The Court of Appeal rejected the claim that at the leave/certification stage there needs to be either a full materiality analysis of a public correction or an immediate price drop that follows a correction. Rather, it prescribed a fairly straightforward test: "In all cases, the inquiry should be straightforward and functional: did the alleged correction actually correct the alleged misrepresentation or not?" In the case of Akumin, the appeal panel found that it was clear that there had been public corrections in all four of its disclosures and, as such, it upheld the granting of leave and the certification of the class action.

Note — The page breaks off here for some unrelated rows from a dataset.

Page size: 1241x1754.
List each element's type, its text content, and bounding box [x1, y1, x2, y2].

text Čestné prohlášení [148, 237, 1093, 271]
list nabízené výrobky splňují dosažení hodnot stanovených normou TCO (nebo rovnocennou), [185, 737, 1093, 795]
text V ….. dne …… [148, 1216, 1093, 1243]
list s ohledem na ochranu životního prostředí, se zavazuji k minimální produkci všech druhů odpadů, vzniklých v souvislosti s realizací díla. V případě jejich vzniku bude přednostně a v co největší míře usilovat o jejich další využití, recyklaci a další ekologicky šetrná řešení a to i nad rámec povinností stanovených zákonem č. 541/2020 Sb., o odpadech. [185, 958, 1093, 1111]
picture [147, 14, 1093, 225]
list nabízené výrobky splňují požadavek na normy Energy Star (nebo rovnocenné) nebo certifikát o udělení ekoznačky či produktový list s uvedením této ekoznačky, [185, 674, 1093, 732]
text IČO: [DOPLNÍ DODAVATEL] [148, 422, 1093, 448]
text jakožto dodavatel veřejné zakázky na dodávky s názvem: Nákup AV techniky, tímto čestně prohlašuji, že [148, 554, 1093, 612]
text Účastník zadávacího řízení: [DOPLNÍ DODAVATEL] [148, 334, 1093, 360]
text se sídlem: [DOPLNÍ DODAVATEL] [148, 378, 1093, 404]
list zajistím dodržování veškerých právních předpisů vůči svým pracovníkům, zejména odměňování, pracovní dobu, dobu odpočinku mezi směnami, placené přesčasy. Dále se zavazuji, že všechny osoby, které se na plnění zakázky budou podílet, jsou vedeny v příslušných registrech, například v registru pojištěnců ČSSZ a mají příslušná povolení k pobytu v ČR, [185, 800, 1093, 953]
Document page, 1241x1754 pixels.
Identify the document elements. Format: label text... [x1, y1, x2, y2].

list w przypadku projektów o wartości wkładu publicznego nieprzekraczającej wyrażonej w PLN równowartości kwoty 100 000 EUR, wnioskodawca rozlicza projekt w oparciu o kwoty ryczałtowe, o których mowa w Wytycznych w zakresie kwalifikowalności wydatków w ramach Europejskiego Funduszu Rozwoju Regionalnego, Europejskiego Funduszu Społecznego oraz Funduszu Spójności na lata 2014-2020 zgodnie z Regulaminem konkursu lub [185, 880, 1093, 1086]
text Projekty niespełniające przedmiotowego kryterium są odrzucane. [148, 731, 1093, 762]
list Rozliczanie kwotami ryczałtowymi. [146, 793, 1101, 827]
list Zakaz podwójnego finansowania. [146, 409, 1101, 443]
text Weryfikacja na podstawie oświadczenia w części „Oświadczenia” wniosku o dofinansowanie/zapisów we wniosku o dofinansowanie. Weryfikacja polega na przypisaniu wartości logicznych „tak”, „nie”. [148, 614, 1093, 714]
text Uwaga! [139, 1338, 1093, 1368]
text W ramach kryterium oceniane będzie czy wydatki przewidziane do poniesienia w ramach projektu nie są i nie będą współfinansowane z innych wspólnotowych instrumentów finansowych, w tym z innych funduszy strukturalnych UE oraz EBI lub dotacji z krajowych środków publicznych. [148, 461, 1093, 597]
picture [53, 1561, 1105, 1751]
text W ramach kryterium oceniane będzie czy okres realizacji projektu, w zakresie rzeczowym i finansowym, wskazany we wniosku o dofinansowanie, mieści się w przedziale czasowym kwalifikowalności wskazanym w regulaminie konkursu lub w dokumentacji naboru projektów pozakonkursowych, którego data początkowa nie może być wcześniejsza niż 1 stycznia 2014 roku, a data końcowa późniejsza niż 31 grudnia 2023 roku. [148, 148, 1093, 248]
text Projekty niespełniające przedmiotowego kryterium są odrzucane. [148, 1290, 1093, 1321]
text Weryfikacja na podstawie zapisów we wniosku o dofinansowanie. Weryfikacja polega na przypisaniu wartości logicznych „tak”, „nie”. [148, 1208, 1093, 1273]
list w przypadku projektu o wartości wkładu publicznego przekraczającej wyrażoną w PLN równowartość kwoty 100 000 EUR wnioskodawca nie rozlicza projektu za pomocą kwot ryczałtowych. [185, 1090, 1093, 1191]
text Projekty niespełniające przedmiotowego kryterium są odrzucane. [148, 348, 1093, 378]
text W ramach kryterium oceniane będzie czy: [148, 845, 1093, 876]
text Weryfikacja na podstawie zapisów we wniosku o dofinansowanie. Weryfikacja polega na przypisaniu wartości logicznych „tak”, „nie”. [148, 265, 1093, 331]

The appeal panel also rejected the assertion that the test for leave under s.138.3 of the Securities Act requires an analysis of whether the securities at issue trade on an efficient market, stating
"Moreover, as the motion judge correctly pointed out, the "efficient market" precondition proposed by the appellants would be inconsistent with the text of the statute as well as the underlying goals of the statutory scheme. The text of s. 138.3(1) contains no such "efficient market" limitation on claims for secondary market misrepresentation, while ss. 138.5(1), (2) and (3) (as well as the regulations),[6] provide formulas for determining damages or limitations on liability in respect of securities that do not trade on a "published market". Nor would such an efficient market requirement accord with the policy objectives underlying the enactment of the civil liability regime in Part XXIII.1 of the SA, which included protecting investors from corporate nondisclosure. In fact, it would frustrate those objectives by denying investors who had suffered losses from secondary market misrepresentation from accessing the statutory remedy merely because the market in which their securities traded was not an efficient one. There is no support for the view that the legislature intended to protect only investors in exchange-traded securities."
The Court of Appeal rejected the remainder of the appellant's arguments against certification and upheld the motion decision certifying the class action and allowing it to proceed.
This decision is just the latest chapter in the Ontario courts' efforts to interpret and define the test for leave prescribed by Part XXIII.1 of the Securities Act over the past two decades since it came into force. While many decisions have emphasized that the leave requirement is not a mere "speed bump" in a proposed class action, this decision illustrates that the courts will apply an expansive interpretation of the requirements under Part XXIII.1 to allow actions to proceed and will reject overly technical interpretations of the statute that would obstruct actions that may have merit.